QUOTED PASSAGE:
####################

Bern, July 6, 1948
My little darling,
If you could know how exciting it was to receive the gifts for the baby! I can tell you that I received things from other people and that I rate as “cold” the feelings I had when I received them – in comparison with what I experienced when I received the baby bedding and the nightgown. They are delights of delicacy and good taste and intention. I imagined the child using all that – and more – you holding her. Thank you, my Naninha, for the delicacy of your choice. The embroidery is very fine and made for a baby… – If I could choose a time for you to win the lottery, darling, I would ask for it to happen after the child is born. Because coming to Europe to go in and out of the health care facility, and to only get to know Bern, is little. I want you to win the lottery and come here when I can go with you to Paris and show things to my dear sister. I adore you, darling, God bless you and give you joy. – I never got to see Mr. Koogan. He called me from Montreal saying he intended to come to Bern and then he would personally give me your package. And that if he couldn’t come, he would call me and send me the package at the same time by mail. Well, he didn’t call me, he just sent it to me. And as I expected him to call me again, I didn’t take note of the hotel he was in (my memory is kind of bad and I can only remember things by writing them down). Not knowing about his hotel, I cannot take advantage of the kindness with which he offered to take things to you. Who knows he may still call me.

####################

PARTS OF THE EXERCISE:
[1] List every city named in the letter.
[2] According to the letter, when would the writer like the lottery win to happen?

####################

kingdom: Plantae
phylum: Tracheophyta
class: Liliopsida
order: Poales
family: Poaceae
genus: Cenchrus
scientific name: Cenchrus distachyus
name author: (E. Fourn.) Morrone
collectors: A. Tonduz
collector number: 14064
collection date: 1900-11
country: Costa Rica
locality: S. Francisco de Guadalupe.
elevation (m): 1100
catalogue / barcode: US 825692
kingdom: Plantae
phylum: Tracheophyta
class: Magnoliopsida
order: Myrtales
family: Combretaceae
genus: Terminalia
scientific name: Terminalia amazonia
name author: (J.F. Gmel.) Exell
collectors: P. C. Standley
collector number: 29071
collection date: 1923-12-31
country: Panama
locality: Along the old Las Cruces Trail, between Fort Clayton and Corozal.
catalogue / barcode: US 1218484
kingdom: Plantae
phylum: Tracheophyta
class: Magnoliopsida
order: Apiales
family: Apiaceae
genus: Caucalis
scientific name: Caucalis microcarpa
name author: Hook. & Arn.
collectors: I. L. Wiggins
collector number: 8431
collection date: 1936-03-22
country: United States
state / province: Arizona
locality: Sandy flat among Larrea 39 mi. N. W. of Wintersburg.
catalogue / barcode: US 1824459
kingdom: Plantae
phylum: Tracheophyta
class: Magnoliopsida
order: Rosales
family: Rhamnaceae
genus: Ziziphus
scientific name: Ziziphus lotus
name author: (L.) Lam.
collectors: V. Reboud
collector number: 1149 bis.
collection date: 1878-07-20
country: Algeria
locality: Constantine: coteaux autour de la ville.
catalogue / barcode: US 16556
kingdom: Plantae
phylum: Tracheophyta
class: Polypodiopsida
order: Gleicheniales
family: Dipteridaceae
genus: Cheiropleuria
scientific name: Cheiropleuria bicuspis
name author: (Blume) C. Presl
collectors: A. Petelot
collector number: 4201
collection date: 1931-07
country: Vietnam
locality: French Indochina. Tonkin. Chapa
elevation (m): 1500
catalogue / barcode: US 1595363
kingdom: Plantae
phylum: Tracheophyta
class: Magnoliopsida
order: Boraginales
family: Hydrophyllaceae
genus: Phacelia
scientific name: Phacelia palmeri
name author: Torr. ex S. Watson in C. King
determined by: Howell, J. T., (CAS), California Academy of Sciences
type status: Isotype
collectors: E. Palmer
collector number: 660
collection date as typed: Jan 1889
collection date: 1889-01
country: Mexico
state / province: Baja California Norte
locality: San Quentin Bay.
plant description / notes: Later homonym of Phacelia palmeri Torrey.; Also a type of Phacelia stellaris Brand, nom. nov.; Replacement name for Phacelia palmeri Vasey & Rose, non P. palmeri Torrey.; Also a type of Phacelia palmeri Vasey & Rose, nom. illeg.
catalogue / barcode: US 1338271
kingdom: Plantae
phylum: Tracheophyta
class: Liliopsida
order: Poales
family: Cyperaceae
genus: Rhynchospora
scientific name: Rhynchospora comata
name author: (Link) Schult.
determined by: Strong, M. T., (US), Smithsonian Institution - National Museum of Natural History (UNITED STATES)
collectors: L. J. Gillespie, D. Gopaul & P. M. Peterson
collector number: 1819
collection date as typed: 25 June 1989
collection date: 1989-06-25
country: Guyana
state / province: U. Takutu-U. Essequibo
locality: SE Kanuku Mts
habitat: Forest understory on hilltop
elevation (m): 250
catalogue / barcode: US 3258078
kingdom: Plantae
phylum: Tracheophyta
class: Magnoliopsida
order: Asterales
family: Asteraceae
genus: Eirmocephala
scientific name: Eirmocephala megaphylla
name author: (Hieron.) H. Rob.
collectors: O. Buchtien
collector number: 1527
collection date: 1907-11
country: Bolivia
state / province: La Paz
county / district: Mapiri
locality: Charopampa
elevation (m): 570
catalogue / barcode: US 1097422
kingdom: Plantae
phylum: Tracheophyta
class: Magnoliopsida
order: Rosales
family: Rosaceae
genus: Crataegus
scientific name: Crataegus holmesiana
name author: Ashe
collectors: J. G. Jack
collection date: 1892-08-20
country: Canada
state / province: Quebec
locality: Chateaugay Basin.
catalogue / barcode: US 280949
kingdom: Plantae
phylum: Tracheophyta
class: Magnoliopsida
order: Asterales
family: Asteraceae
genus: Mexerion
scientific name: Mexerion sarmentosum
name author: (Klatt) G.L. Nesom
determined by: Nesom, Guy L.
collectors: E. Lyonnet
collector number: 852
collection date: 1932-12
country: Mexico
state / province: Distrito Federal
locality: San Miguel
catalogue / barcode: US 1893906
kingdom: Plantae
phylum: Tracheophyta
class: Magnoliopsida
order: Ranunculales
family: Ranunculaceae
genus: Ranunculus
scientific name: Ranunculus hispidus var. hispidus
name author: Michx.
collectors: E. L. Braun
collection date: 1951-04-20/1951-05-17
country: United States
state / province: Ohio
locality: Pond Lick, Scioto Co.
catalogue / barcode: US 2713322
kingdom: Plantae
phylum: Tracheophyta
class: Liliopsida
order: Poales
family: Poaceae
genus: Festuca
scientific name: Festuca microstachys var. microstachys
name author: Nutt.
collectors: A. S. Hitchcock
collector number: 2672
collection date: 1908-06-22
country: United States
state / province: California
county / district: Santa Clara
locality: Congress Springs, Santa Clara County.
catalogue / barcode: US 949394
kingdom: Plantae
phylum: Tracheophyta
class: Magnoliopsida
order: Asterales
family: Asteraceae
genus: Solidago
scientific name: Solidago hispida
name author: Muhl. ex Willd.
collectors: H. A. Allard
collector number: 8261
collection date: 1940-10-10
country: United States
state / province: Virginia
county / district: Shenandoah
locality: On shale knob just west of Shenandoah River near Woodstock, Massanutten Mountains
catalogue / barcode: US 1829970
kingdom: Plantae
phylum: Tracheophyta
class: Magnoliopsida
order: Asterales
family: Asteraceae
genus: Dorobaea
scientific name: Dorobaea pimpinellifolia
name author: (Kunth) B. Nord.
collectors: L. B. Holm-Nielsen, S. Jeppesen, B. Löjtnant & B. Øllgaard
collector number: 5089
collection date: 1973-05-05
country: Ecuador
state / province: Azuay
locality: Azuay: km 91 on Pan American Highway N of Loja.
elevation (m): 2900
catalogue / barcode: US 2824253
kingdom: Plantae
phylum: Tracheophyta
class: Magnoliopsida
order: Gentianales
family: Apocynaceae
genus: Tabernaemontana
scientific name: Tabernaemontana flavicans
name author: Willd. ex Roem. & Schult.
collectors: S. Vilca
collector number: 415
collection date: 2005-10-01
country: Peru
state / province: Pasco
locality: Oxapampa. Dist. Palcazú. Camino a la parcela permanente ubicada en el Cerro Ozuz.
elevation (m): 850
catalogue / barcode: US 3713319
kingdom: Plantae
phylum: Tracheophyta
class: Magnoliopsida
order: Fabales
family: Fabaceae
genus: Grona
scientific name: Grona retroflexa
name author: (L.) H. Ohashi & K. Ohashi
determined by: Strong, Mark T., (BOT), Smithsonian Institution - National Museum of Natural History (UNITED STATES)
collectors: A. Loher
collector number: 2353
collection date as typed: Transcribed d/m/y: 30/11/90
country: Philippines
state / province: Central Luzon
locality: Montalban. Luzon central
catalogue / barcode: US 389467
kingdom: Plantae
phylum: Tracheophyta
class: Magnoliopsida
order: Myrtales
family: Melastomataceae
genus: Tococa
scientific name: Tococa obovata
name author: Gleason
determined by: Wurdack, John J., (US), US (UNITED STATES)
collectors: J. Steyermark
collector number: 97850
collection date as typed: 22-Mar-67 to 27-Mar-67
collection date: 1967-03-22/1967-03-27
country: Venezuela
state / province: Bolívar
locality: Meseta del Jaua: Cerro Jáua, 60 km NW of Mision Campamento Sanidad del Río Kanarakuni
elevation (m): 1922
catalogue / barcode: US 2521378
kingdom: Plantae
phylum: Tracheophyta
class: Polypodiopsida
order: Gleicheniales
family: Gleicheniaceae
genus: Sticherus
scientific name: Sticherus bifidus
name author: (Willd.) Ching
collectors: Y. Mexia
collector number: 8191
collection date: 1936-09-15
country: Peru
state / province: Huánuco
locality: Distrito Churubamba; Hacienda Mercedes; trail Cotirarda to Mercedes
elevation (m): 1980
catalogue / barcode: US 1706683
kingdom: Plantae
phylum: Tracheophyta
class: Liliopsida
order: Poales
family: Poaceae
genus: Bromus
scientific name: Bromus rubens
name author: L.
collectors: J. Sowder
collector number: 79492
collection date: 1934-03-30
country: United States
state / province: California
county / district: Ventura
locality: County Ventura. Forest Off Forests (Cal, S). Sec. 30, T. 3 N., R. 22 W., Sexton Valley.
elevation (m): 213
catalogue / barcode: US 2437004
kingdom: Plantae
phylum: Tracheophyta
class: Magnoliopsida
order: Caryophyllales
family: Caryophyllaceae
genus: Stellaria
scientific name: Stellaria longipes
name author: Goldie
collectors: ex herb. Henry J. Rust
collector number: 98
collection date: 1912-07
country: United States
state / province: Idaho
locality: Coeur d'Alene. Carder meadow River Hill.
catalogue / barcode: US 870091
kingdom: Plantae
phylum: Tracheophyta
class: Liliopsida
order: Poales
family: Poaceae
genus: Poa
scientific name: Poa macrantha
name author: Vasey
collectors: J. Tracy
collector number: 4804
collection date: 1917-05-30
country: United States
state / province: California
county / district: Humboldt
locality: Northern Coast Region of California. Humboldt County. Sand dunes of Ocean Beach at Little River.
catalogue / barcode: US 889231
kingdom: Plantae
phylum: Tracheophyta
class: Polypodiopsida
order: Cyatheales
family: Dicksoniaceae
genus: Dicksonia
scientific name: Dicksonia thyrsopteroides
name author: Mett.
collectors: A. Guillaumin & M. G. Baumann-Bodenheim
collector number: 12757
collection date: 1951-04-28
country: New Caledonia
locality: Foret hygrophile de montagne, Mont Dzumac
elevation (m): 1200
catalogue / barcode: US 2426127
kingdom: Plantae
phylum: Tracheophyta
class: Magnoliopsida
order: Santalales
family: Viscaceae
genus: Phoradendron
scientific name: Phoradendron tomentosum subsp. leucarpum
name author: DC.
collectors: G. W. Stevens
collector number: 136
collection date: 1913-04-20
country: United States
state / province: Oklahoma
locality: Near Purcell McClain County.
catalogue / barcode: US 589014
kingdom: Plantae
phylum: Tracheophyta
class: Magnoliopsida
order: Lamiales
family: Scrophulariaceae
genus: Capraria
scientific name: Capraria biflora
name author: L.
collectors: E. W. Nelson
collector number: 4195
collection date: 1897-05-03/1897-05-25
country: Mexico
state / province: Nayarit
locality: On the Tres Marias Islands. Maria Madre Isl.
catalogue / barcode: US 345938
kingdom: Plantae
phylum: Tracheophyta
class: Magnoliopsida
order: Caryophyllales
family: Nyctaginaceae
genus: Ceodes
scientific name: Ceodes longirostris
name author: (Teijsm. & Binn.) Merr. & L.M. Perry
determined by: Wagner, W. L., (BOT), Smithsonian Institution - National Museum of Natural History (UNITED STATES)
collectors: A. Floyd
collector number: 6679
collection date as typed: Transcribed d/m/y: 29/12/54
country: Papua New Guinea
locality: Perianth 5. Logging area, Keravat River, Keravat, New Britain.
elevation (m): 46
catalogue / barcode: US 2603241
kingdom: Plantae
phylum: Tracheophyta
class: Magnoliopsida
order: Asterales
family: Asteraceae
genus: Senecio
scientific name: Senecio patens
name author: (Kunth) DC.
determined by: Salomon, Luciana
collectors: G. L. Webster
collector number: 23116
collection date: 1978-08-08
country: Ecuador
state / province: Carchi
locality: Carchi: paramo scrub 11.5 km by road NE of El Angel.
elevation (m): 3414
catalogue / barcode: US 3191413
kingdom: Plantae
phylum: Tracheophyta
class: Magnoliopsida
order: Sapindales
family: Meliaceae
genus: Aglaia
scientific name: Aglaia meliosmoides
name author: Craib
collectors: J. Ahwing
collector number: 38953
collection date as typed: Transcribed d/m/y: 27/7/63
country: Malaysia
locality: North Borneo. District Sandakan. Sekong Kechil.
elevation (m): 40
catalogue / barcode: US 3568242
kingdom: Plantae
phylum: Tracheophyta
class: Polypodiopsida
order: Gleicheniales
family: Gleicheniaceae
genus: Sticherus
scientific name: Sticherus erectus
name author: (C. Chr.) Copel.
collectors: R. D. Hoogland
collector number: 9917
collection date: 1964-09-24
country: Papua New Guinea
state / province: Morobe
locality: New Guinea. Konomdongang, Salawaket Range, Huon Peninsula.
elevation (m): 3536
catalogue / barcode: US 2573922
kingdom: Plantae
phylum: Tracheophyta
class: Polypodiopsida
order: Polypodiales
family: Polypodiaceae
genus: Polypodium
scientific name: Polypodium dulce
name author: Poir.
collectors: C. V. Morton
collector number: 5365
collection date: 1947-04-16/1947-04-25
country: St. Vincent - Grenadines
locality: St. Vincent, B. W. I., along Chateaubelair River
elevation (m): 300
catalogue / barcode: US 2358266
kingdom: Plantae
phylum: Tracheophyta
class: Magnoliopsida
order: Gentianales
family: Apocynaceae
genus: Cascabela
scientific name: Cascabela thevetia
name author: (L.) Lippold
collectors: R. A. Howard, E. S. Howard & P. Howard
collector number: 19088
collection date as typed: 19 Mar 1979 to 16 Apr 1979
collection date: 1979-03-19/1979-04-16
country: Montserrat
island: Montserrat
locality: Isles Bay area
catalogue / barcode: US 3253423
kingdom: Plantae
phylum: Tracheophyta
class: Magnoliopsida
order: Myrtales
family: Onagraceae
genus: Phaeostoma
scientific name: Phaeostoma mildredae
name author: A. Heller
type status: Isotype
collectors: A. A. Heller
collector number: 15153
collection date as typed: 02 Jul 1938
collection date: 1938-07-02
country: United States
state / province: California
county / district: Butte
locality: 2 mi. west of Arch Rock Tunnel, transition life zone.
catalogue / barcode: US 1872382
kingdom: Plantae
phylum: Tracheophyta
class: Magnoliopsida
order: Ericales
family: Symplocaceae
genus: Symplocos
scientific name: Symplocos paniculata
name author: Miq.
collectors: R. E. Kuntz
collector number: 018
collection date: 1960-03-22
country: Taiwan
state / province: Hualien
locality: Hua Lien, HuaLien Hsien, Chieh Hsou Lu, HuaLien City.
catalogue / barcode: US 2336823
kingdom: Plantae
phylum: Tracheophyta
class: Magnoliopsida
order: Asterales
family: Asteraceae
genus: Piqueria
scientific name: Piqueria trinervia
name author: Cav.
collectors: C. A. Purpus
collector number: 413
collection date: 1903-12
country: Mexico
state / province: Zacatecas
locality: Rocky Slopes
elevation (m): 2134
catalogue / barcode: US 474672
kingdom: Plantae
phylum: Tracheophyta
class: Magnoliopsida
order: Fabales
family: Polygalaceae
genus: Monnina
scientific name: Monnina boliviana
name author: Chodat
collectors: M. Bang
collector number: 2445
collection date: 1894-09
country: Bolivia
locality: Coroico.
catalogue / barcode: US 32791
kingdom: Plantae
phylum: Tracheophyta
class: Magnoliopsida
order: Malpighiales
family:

####################

RESULTS IN ORDER:
[1] Bern, Montreal, Paris

[2] After the child is born.